* **Work to be completed**: Each entry must be given again exactly as it appears, with images excluded.

[Excerpts from a dataset]
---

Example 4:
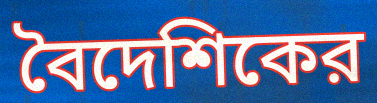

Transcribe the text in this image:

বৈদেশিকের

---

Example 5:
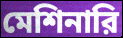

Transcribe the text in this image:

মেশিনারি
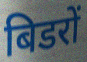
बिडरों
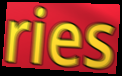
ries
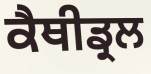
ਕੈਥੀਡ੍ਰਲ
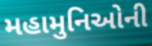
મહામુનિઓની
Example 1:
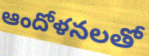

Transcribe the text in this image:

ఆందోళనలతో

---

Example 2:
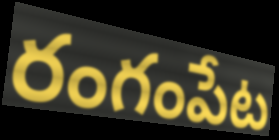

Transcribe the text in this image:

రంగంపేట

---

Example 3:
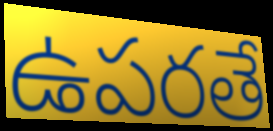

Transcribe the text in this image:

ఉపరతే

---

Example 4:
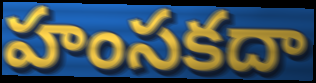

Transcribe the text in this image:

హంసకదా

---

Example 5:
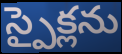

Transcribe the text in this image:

* **Your response**:
---

Example 4:

Transcribe the text in this image:

বৈদেশিকের

---

Example 5:

Transcribe the text in this image:

মেশিনারি
बिडरों
ries
ਕੈਥੀਡ੍ਰਲ
મહામુનિઓની
Example 1:

Transcribe the text in this image:

ఆందోళనలతో

---

Example 2:

Transcribe the text in this image:

రంగంపేట

---

Example 3:

Transcribe the text in this image:

ఉపరతే

---

Example 4:

Transcribe the text in this image:

హంసకదా

---

Example 5:

Transcribe the text in this image:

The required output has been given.